At one level, thus, we have Chitra and Deena meeting in amusing situations, and cooing to each other with Chitra delighting in penetrating the prickly exterior and touching the soft innner core. Simultaneously, Shanti, sister of Suresh Gopi and Ajith, falls in love with Chitra's brother -- only, she is scared to mention the attachment, for fear that her tough-as-nails, protective brothers will wreck mayhem on the object of her affections.
Deena finds out about his sister's romance and promises to unite the pair.
From this point on, the real focus of interest is how A R Murugadoss, who is credited with the story, screenplay and dialogues, creates interesting complications. By way of aside, I've always found it fascinating how screenplay writers work -- first, they create characters, then give them a base, then add on one layer of conflict after the other, all working towards the denouement.
Here, the conflict begins when the car carrying Shanti and her boyfriend crashes. Shanti dies -- and an enraged Suresh Gopi vows to wreak vengeance on the boyfriend. In the attempt, he kills a friend of his sister's boyfriend, a witness sees him perform the deed, and he lands in prison.
Ajith -- torn between love for his brother and his protective instincts towards his girlfriend and her family -- drifts away from Suresh Gopi. The latter feels betrayed -- and the rest of the film revolves around how these conflicts are resolved, and Ajith gets to eat the cake of his brother's affection and have it, too, in the form of his ladylove. For good measure, the message that killing is not a solution gets brought home, and pretty emphatically at that.

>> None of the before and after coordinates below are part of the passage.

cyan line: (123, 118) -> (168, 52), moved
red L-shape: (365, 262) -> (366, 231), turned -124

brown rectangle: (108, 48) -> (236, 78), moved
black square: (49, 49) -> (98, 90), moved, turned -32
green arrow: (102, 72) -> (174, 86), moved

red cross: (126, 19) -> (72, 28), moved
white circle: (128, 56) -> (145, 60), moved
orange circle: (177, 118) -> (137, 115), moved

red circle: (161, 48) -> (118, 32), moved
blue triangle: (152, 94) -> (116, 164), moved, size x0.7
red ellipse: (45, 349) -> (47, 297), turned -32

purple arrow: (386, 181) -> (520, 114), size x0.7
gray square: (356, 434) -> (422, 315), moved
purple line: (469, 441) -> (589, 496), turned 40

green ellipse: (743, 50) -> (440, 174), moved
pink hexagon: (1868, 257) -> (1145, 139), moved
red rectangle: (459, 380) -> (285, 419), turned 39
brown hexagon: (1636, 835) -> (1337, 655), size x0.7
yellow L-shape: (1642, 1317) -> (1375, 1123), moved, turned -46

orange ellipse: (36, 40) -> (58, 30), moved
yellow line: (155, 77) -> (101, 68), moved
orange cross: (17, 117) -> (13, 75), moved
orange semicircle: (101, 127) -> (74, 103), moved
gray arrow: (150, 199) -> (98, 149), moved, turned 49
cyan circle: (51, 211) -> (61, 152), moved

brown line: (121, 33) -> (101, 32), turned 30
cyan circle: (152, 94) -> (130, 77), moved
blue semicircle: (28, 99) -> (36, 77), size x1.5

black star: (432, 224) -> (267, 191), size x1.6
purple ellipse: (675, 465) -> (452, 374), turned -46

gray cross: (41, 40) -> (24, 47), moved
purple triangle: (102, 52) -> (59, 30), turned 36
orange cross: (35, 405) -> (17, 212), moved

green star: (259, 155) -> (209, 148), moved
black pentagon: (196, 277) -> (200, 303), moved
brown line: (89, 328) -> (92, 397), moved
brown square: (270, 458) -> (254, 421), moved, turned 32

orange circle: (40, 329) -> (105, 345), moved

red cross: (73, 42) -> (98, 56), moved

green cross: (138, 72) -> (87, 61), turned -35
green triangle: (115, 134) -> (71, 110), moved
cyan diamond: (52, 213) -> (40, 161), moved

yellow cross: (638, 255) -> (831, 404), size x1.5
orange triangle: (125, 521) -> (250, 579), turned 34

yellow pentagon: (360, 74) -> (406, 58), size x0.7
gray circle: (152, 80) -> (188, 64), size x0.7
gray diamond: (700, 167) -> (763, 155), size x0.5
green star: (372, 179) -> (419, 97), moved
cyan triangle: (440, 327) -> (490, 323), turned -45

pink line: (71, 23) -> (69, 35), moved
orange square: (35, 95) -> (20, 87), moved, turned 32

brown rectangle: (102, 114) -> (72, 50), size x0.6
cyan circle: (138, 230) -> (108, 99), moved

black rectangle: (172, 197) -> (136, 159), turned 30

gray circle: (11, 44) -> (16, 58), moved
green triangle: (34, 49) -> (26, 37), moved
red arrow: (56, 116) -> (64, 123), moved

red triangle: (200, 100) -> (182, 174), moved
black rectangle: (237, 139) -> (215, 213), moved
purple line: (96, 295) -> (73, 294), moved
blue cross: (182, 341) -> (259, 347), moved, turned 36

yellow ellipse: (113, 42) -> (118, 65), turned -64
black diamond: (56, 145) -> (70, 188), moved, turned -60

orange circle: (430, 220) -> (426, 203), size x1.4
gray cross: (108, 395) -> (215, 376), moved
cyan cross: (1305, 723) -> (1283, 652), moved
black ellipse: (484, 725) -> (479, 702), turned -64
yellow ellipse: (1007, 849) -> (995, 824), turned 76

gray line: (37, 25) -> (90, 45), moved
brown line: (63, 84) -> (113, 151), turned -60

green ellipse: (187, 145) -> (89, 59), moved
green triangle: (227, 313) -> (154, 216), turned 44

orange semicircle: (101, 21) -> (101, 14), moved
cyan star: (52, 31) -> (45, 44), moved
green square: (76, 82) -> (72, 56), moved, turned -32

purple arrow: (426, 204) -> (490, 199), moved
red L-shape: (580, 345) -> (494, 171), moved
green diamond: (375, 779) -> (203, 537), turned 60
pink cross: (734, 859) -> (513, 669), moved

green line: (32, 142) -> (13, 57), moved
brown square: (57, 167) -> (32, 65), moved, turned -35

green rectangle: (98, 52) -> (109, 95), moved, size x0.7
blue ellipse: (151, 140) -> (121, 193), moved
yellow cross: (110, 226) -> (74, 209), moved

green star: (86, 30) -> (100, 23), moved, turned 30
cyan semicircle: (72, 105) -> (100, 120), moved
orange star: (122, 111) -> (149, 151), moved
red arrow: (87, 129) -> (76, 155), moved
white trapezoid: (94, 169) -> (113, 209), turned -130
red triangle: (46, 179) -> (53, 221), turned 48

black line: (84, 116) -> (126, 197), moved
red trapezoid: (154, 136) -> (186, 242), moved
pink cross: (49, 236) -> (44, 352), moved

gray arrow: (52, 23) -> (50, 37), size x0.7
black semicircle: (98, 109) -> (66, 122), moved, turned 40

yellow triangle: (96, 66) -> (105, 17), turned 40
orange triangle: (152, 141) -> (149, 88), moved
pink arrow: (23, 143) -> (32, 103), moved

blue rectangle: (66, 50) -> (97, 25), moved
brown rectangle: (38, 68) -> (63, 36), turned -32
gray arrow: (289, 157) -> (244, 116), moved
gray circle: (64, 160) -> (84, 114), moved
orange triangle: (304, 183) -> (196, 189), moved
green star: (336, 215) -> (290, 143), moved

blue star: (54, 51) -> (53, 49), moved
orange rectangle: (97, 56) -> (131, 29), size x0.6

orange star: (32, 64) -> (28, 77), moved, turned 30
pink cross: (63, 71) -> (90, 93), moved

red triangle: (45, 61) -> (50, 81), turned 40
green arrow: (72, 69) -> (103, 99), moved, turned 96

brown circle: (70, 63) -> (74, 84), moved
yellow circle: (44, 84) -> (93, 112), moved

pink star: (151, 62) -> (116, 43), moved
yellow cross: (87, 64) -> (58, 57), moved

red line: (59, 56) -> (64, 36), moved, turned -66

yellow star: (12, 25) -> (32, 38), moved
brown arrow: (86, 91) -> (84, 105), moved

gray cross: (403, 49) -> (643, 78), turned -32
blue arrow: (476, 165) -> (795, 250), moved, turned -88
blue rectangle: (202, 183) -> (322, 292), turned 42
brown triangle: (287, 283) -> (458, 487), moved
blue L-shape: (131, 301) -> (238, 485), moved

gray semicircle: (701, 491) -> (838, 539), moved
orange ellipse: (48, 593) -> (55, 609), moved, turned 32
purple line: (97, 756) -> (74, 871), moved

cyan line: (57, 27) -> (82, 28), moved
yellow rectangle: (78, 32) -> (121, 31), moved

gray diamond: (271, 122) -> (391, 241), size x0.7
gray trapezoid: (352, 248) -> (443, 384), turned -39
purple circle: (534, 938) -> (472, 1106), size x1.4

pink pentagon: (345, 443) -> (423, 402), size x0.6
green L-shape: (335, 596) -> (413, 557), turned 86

Suresh Gopi plays the outsize in angry men with ease -- and why not, given that he has done this umpteen times in Malayalam films? Ajith is the cynosure, really -- and his fans will flip for his character in this film, especially the butter-soft bits that are well delineated. Ajith, in fact, seems to be backlit by the afterglow of his recent marriage -- he positively radiates content.
Given the kind of film this is, action and dialogues are the keys to making it work -- and both departments deserve praise. The fight sequences are meticulously choreographed, while the dialogues are, when needed, razor-sharp.
Yuvan Shankar Raja comes up with another potential hit, after his earlier Poovellaam Kettu Paar score. The songs are all appealing, as is the choreography, with the Kaathal website onru website designed to have the young ones dancing in the aisles.
Nagma comes up with a one song appearance, in the Vathikuchi number. Come to think of it, she seems to be specialising in this format recently, given that she is due to come up with another such appearance in Ajith's forthcoming thriller, Citizen.
Overall, the film is briskly paced, and holds your interest throughout. What prompts the 'Can do better' report are the little, but eminently avoidable, niggles. For instance, given that Ajith is a professional rowdy, it seems a touch strange that the family of his girlfriend is dead keen to see them married.
Similarly when Ajith, in course of a fight, is tangled up in barbed wire and rushed to hospital, getting his friend to cut the wire away might satisfy the director's dramatic instincts, but it does leave you wondering what the medical team standing by were for. There are a few such niggles that, given the overall quality of the film, provide a touch of irritation.
Then again, maybe it is like the guy said -- even perfection ain't perfect, so why expect it from a movie?